The statements in this section merely provide background information related to the present disclosure and may or may not constitute prior art.
The internal combustion engine, particularly with regard to passenger car and light truck applications, has been the subject of extensive and exhaustive development. One of the more recent improvements involves operation of an internal combustion engine as a flexible fuel engine, i.e., an engine operating on a variety of fuels, most commonly gasoline and E85 (a mixture of 85 percent ethanol and 15 percent gasoline). While a flexible fuel engine presently offers certain advantages from the standpoint of fuel expense and the larger issue of foreign oil dependency, there are operational issues which are the subject of much contemporary research and development.

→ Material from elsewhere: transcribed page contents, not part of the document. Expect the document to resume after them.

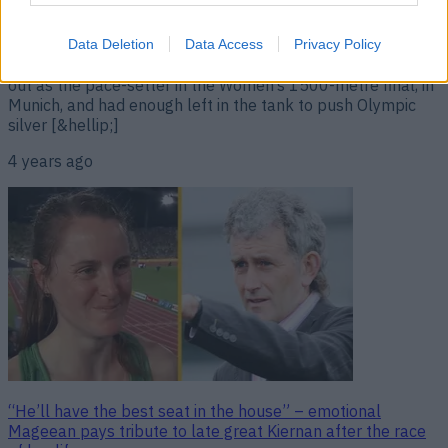
“Wonderful to see such sportsmanship between these two
athletes.” “My time will come,” Ciara Mageean confidently
declared, not long after her fantastic second place finish in
Data Deletion
Data Access
Privacy Policy
the European Championships. The Portaferry native shot
out as the pace-setter in the Women’s 1500-metre final, in
Munich, and had enough left in the tank to push Olympic
silver [&hellip;]
4 years ago
“He’ll have the best seat in the house” – emotional
Mageean pays tribute to late great Kiernan after the race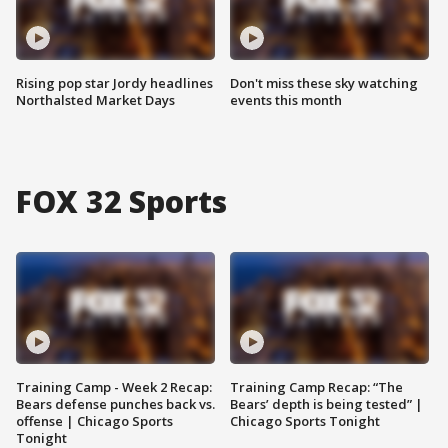
Rising pop star Jordy headlines
Don't miss these sky watching
Northalsted Market Days
events this month
FOX 32 Sports
Training Camp - Week 2 Recap:
Training Camp Recap: “The
Bears defense punches back vs.
Bears’ depth is being tested” |
offense | Chicago Sports
Chicago Sports Tonight
Tonight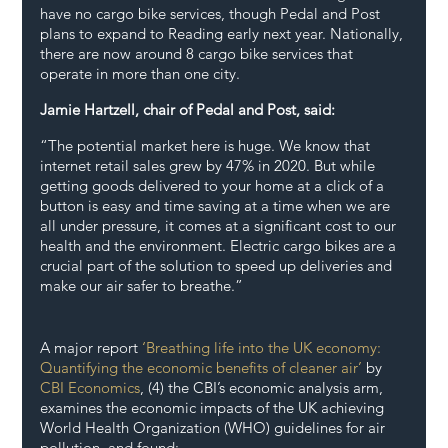
have no cargo bike services, though Pedal and Post 
plans to expand to Reading early next year. Nationally, 
there are now around 8 cargo bike services that 
operate in more than one city.
Jamie Hartzell, chair of Pedal and Post, said: 
“The potential market here is huge. We know that 
internet retail sales grew by 47% in 2020. But while 
getting goods delivered to your home at a click of a 
button is easy and time saving at a time when we are 
all under pressure, it comes at a significant cost to our 
health and the environment. Electric cargo bikes are a 
crucial part of the solution to speed up deliveries and 
make our air safer to breathe.”
A major report 
‘Breathing life into the UK economy: 
Quantifying the economic benefits of cleaner air’
 by 
CBI Economics
, (4) the CBI’s economic analysis arm, 
examines the economic impacts of the UK achieving 
World Health Organization (WHO) guidelines for air 
pollution, and found: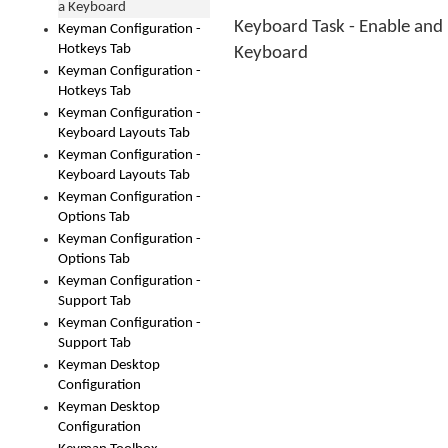
a Keyboard
Keyboard Task - Enable and 
Keyman Configuration -
Hotkeys Tab
Keyboard
Keyman Configuration -
Hotkeys Tab
Keyman Configuration -
Keyboard Layouts Tab
Keyman Configuration -
Keyboard Layouts Tab
Keyman Configuration -
Options Tab
Keyman Configuration -
Options Tab
Keyman Configuration -
Support Tab
Keyman Configuration -
Support Tab
Keyman Desktop
Configuration
Keyman Desktop
Configuration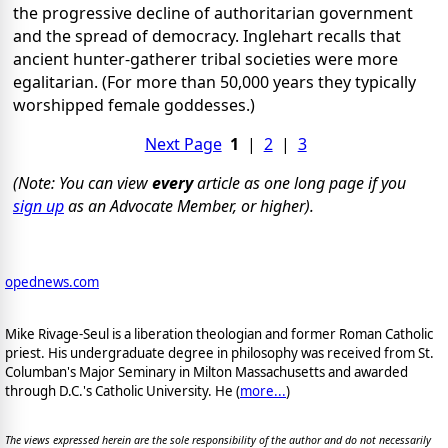
the progressive decline of authoritarian government
and the spread of democracy. Inglehart recalls that
ancient hunter-gatherer tribal societies were more
egalitarian. (For more than 50,000 years they typically
worshipped female goddesses.)
Next Page
1
|
2
|
3
(Note: You can view
every
article as one long page if you
sign up
as an Advocate Member, or higher).
opednews.com
Mike Rivage-Seul is a liberation theologian and former Roman Catholic
priest. His undergraduate degree in philosophy was received from St.
Columban's Major Seminary in Milton Massachusetts and awarded
through D.C.'s Catholic University. He (
more...
)
The views expressed herein are the sole responsibility of the author and do not necessarily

For example, while a typical flexible fuel engine operating on E85 offers performance improvements due to the higher octane of the ethanol that allows the spark timing to be set at more favorable crank angles under heavy load conditions, these improvements are limited because the engine air flow, which is the primary power limiting factor, remains unchanged. Thus, the performance and fuel economy potential of the E85 fuel are not fully realized.
Another technology undergoing rapid development is referred to as impulse charging. Here, a rapidly operating, essentially two position impulse valve is disposed in each intake runner between the common air supply and the conventional intake valve. Generally speaking, it is disposed proximate the intake valve such that it defines a relatively short length of intake runner which is opened and closed by the impulse valve in timed relation to the operation of the intake valve.
During the first half of the intake stroke, the impulse valve is closed, creating a vacuum. When the impulse valve opens, air is rapidly drawn into the cylinder from the intake manifold. At the end of the intake stroke, the impulse valve rapidly closes to trap a maximum possible amount of air in the intake runner and cylinder downstream of the impulse valve. Air in the runner downstream of the impulse valve is compressed to higher pressures during the first part of the compression stroke while the intake valve is still open. As the intake stroke begins again, this pressurized air enhances scavenging, reduces the in-cylinder temperature and minimizes any pre-ignition tendency. An impulse charged engine typically provides improved volumetric efficiency.
Because of the new and developing nature of these technologies, improvements in flexible fuel and impulse charging technologies are both possible and desirable. The present invention relates to an improvement for an internal combustion engine utilizing these technologies.